SOURCE EXTRACT:
Meanwhile, with SCO now out of the Linux picture, SuSE is trying to pick up some of the mid-sized and enterprise business contracts left behind. Yet although the enterprise is becoming a larger thrust, SuSE will definitely keep selling its Linux Professional shrinkwrapped product in retail stores.
As a big part of the pact inked last Thursday, Sun's Linux customers will now start to get a choice between two distributions: Red Hat Enterprise Linux and SuSE Linux Enterprise Server (SLES).
The deal SuSE will announce this Wednesday is with "a smaller but very important OEM," said Holger Dyroff, SuSE's director of sales for North America. The impending security announcement, on the other hand, will help SuSE in the government market, he predicted.
"Our stategy is clear. We will keep selling to the enterprise, mid-sized, small business, and technical (consumer) markets. We have served (the small business and technical/consumer markets) with SuSE Linux Professional since March of '93, and we will continue to do so. Why should we stop? Why should we disappoint this customer space? We're emphasizing the enterprise most, though, because that is where there is the most growth," Dyroff said.
SuSE's booth at LinuxWorld will also house exhibits from partners IBM, HP, Novell, Oracle and security vendor Veritas. Veritas will give a presentation in SuSE's "theater." Earlier this year, Novell announced intentions to make all its NetWare services available on both NetWare and Linux.
Now, in the wake of SCO's recent move to abandon the Linux market, SuSE has started getting support from IBM's and HP's channel organizations, according to Dyroff.
"We don't know about the Sun channel yet, though. That relationship is still too new," he added.
During Comdex last fall, Dyroff said that SuSE expected to "take on" both Sun and Microsoft as competitors. At this point, however, SuSE views Sun as both a partner and a competitor, Dyroff noted this week.

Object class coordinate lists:
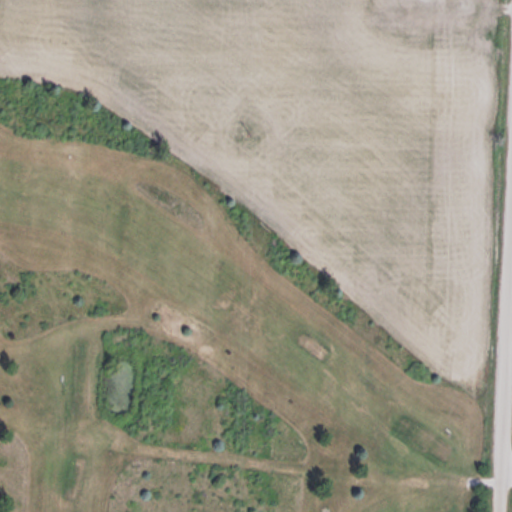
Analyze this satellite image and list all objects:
road: (504, 338)
park: (203, 347)
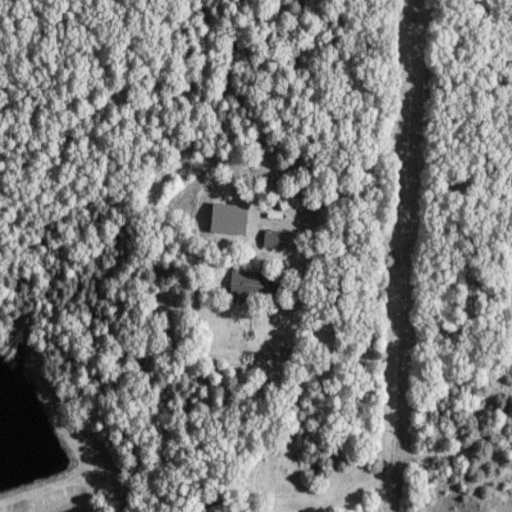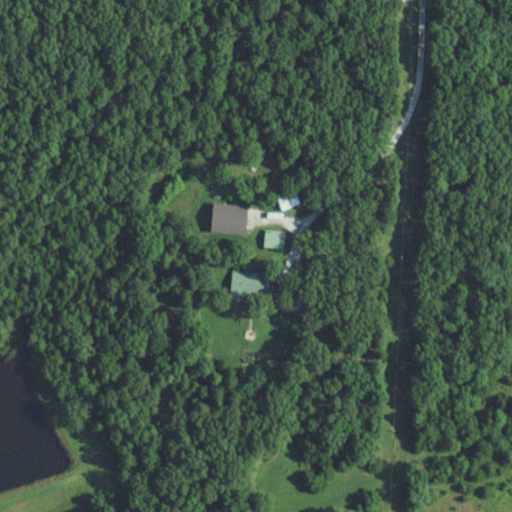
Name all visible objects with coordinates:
road: (339, 196)
building: (288, 201)
building: (273, 239)
building: (251, 285)
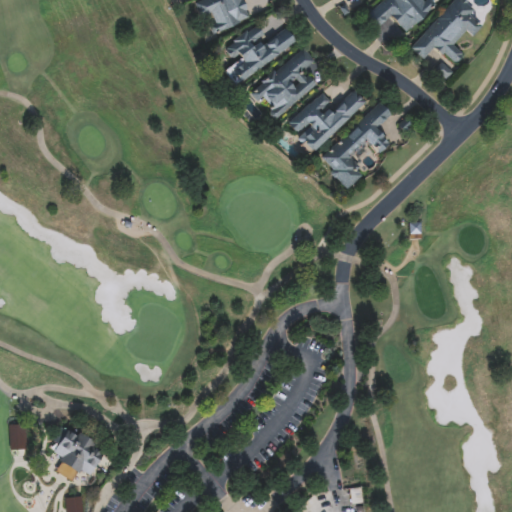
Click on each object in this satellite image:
building: (221, 12)
building: (222, 12)
building: (396, 13)
building: (396, 14)
building: (446, 32)
building: (447, 32)
building: (253, 53)
building: (253, 53)
road: (377, 70)
building: (284, 85)
building: (284, 85)
building: (322, 120)
building: (323, 120)
building: (354, 146)
building: (355, 147)
road: (415, 178)
road: (109, 213)
road: (386, 220)
road: (305, 228)
road: (129, 234)
road: (413, 238)
road: (271, 264)
park: (240, 291)
road: (390, 323)
road: (48, 365)
road: (220, 375)
road: (60, 391)
road: (70, 408)
road: (118, 412)
road: (281, 412)
road: (36, 416)
building: (16, 438)
road: (42, 452)
building: (76, 453)
building: (74, 455)
road: (124, 472)
road: (33, 475)
road: (11, 483)
road: (34, 485)
road: (62, 492)
road: (226, 492)
road: (46, 493)
building: (355, 496)
building: (355, 497)
building: (72, 504)
road: (72, 509)
road: (128, 511)
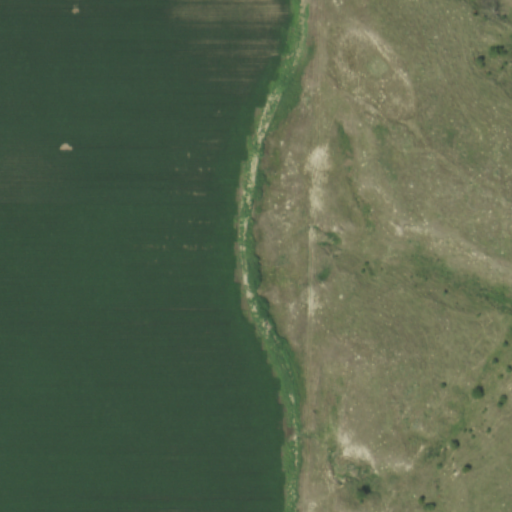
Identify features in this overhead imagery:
crop: (126, 258)
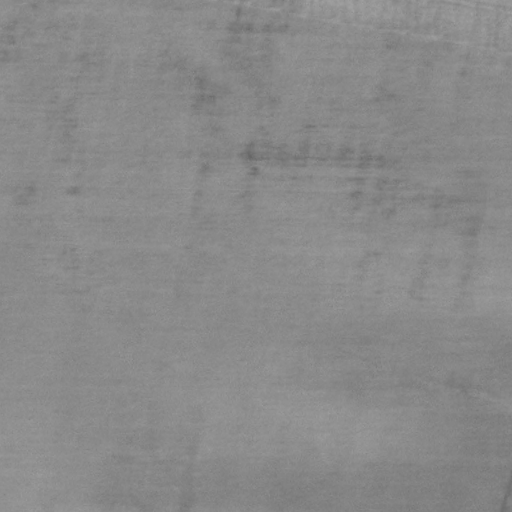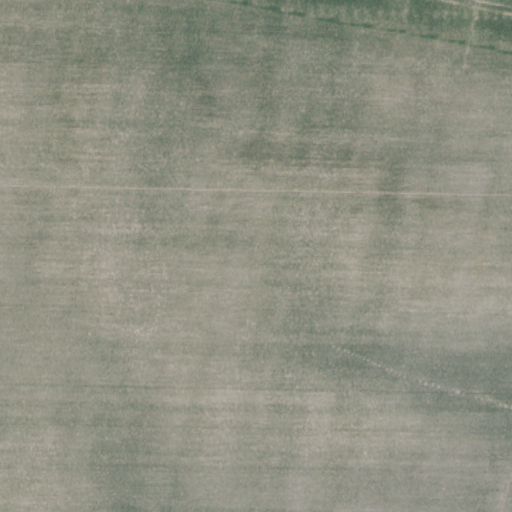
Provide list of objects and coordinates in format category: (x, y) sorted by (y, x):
road: (504, 2)
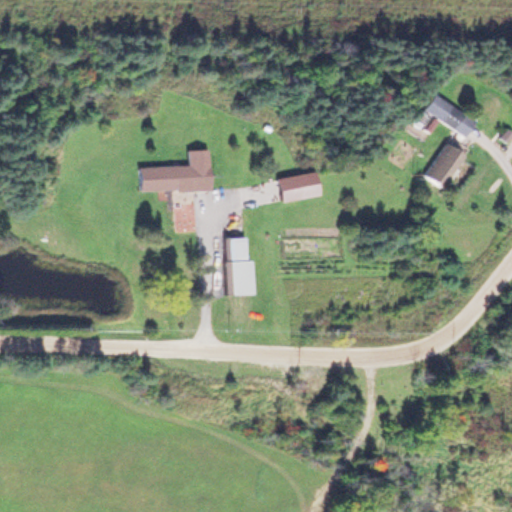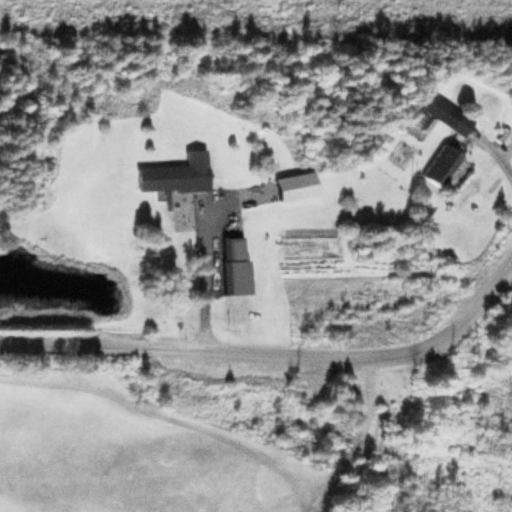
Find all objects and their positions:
building: (443, 113)
building: (436, 163)
building: (173, 172)
building: (292, 184)
road: (201, 239)
building: (233, 263)
road: (276, 346)
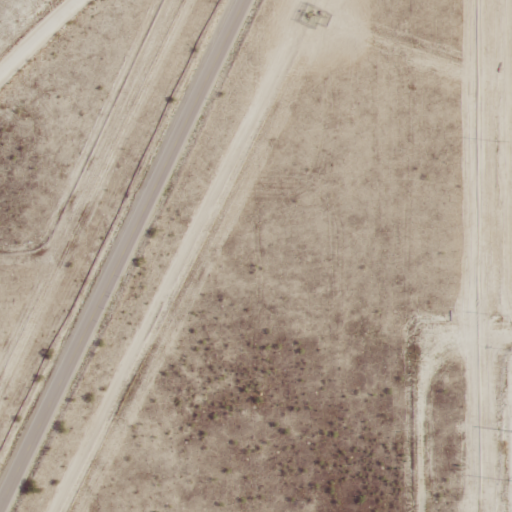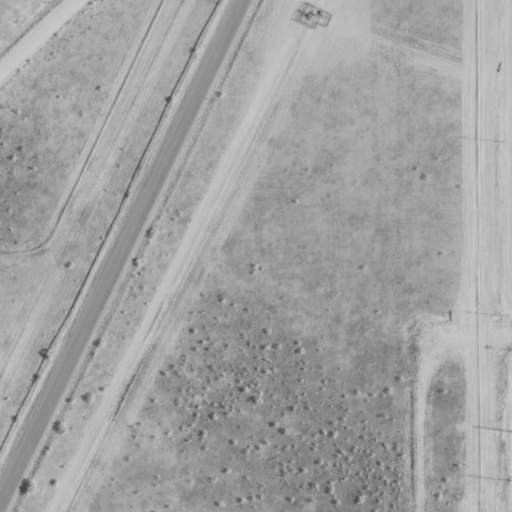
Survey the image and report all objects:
road: (41, 35)
road: (123, 253)
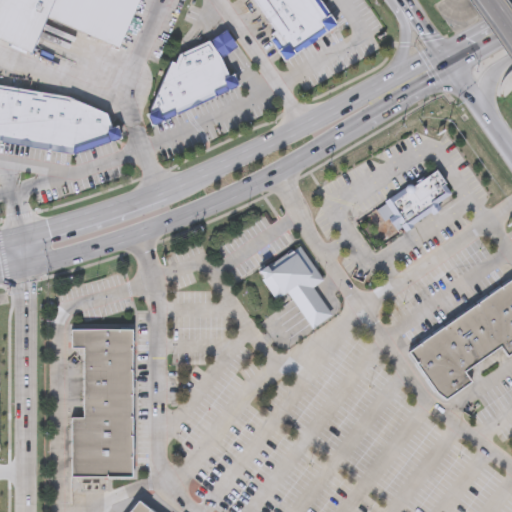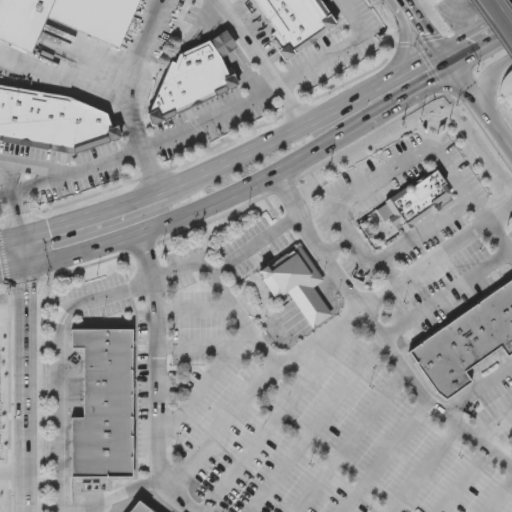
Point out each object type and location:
road: (406, 1)
building: (264, 3)
road: (505, 10)
building: (286, 11)
building: (69, 16)
building: (67, 18)
building: (290, 24)
building: (302, 28)
road: (476, 33)
road: (430, 37)
road: (405, 42)
building: (223, 44)
road: (343, 50)
road: (140, 51)
traffic signals: (441, 54)
road: (483, 55)
road: (260, 63)
building: (203, 72)
traffic signals: (454, 72)
building: (194, 80)
road: (489, 86)
building: (177, 88)
road: (105, 96)
building: (162, 105)
road: (482, 114)
road: (210, 118)
road: (371, 119)
building: (52, 121)
road: (312, 121)
building: (56, 123)
road: (38, 166)
road: (394, 169)
road: (71, 175)
road: (13, 198)
road: (215, 202)
building: (413, 202)
building: (414, 203)
road: (498, 208)
road: (102, 211)
road: (418, 236)
traffic signals: (21, 237)
road: (10, 238)
road: (498, 239)
road: (234, 254)
road: (70, 255)
road: (365, 255)
road: (423, 262)
traffic signals: (24, 272)
building: (296, 284)
building: (295, 286)
building: (508, 290)
road: (445, 295)
building: (503, 305)
road: (231, 310)
building: (497, 324)
building: (484, 330)
road: (379, 333)
building: (474, 337)
building: (102, 339)
building: (464, 344)
building: (464, 344)
road: (196, 349)
building: (452, 349)
building: (108, 355)
building: (429, 356)
road: (64, 364)
building: (108, 367)
road: (24, 374)
road: (157, 377)
building: (448, 379)
building: (107, 383)
road: (251, 384)
road: (204, 387)
road: (477, 391)
building: (108, 401)
building: (104, 406)
road: (282, 409)
road: (317, 425)
road: (493, 425)
road: (349, 440)
building: (102, 443)
road: (387, 459)
road: (423, 469)
road: (12, 472)
road: (468, 482)
road: (127, 492)
road: (499, 495)
building: (139, 508)
building: (140, 508)
building: (150, 511)
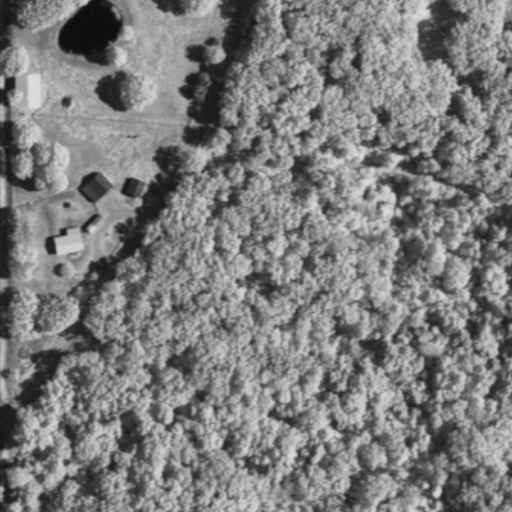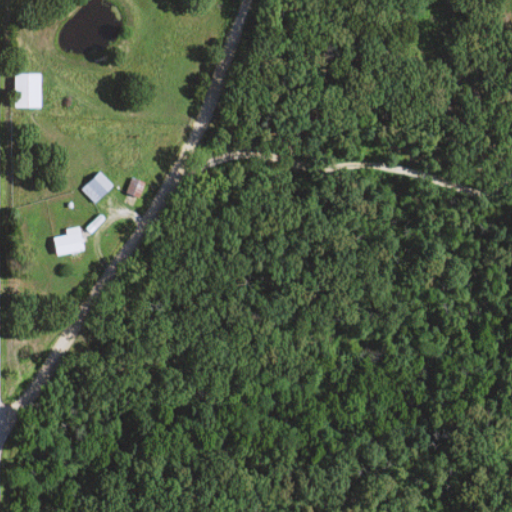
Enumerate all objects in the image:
building: (14, 90)
road: (342, 167)
building: (91, 188)
building: (130, 189)
road: (139, 219)
building: (62, 244)
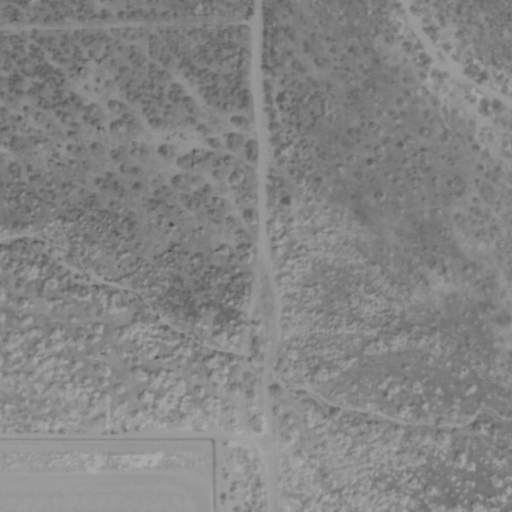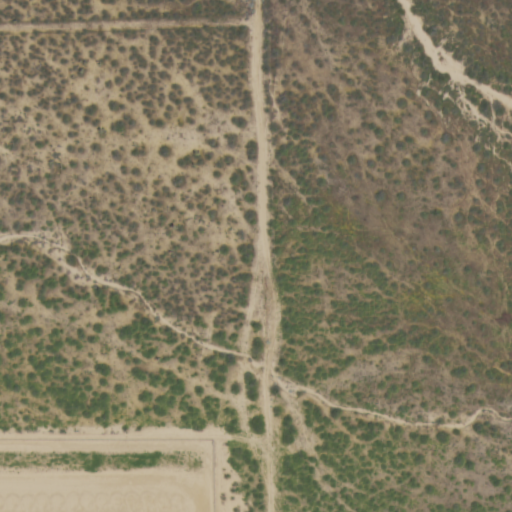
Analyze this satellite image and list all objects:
road: (262, 255)
solar farm: (108, 475)
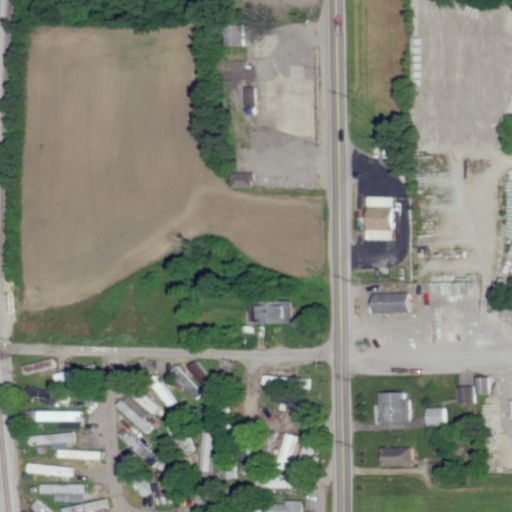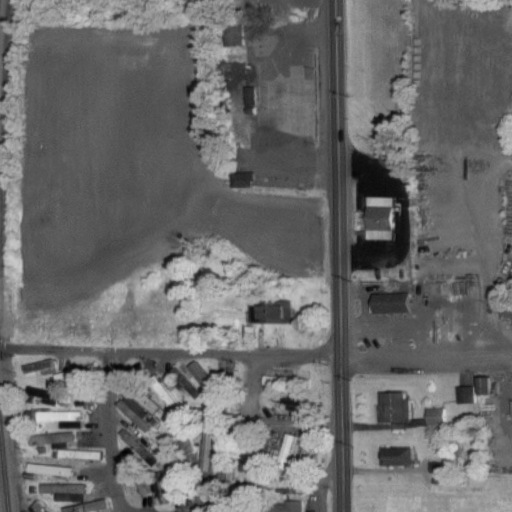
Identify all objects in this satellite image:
building: (238, 34)
building: (240, 80)
road: (271, 104)
building: (247, 180)
building: (382, 218)
building: (384, 218)
road: (344, 256)
building: (503, 299)
building: (395, 300)
building: (395, 302)
building: (503, 304)
building: (276, 312)
road: (417, 339)
road: (176, 353)
building: (42, 366)
building: (205, 374)
building: (285, 381)
building: (490, 385)
building: (469, 394)
building: (51, 396)
building: (146, 398)
building: (399, 407)
building: (67, 416)
building: (137, 416)
building: (440, 417)
road: (116, 430)
building: (183, 433)
building: (57, 440)
road: (496, 444)
building: (290, 447)
building: (211, 452)
building: (309, 453)
building: (80, 454)
building: (401, 457)
building: (54, 469)
railway: (4, 471)
building: (139, 474)
road: (325, 480)
building: (163, 488)
building: (69, 492)
building: (91, 506)
building: (290, 506)
building: (42, 507)
road: (126, 509)
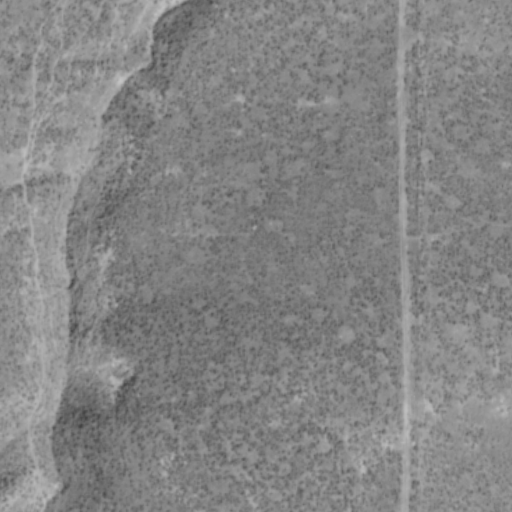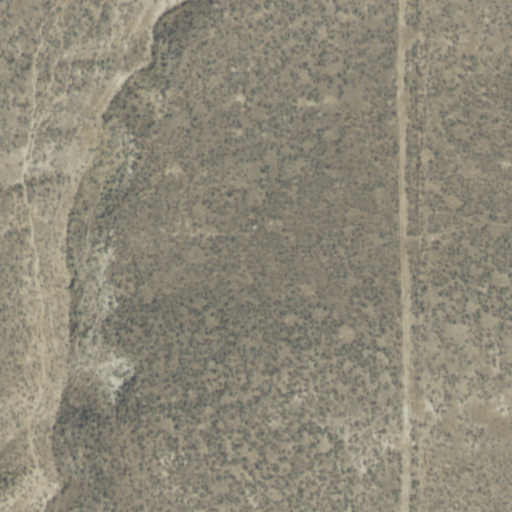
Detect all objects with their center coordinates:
road: (401, 256)
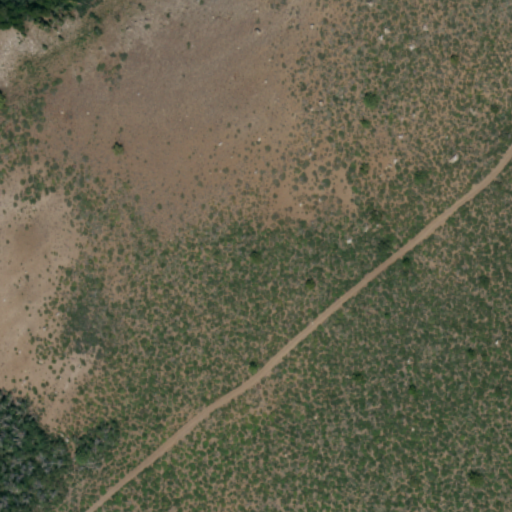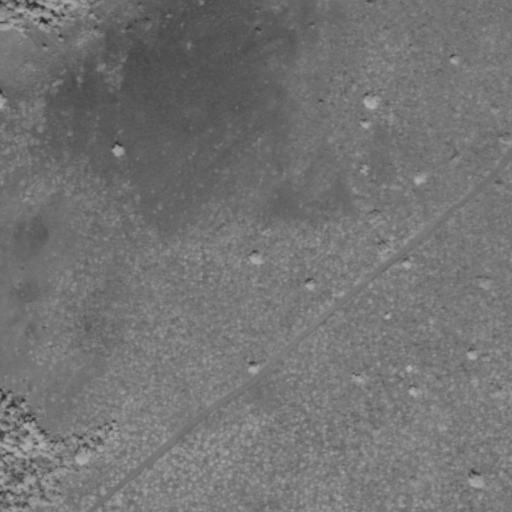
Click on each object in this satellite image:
road: (307, 337)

APPLY WHAT YOU READ:
[A] In the SuSE article, which two distributions will Sun's Linux customers be able to choose between?
[B] Say whether each statement agrees with the SuSE article: (i) SuSE plans to stop selling Linux Professional in retail stores. (ii) Veritas will give a presentation in SuSE's theater. (iii) SuSE already knows where it stands with the Sun channel.
[C] Duplicate the part of the SuSE article that runs from "Meanwhile, with SCO" down to "in retail stores.".
The records are separate material and have nothing to do with the SuSE article.

RESPONSES PER TASK:
[A] Red Hat Enterprise Linux and SuSE Linux Enterprise Server (SLES).

[B]
(i) No: "SuSE will definitely keep selling its Linux Professional shrinkwrapped product in retail stores."
(ii) Yes: "Veritas will give a presentation in SuSE's "theater.""
(iii) No: "We don't know about the Sun channel yet, though."

[C]
Meanwhile, with SCO now out of the Linux picture, SuSE is trying to pick up some of the mid-sized and enterprise business contracts left behind. Yet although the enterprise is becoming a larger thrust, SuSE will definitely keep selling its Linux Professional shrinkwrapped product in retail stores.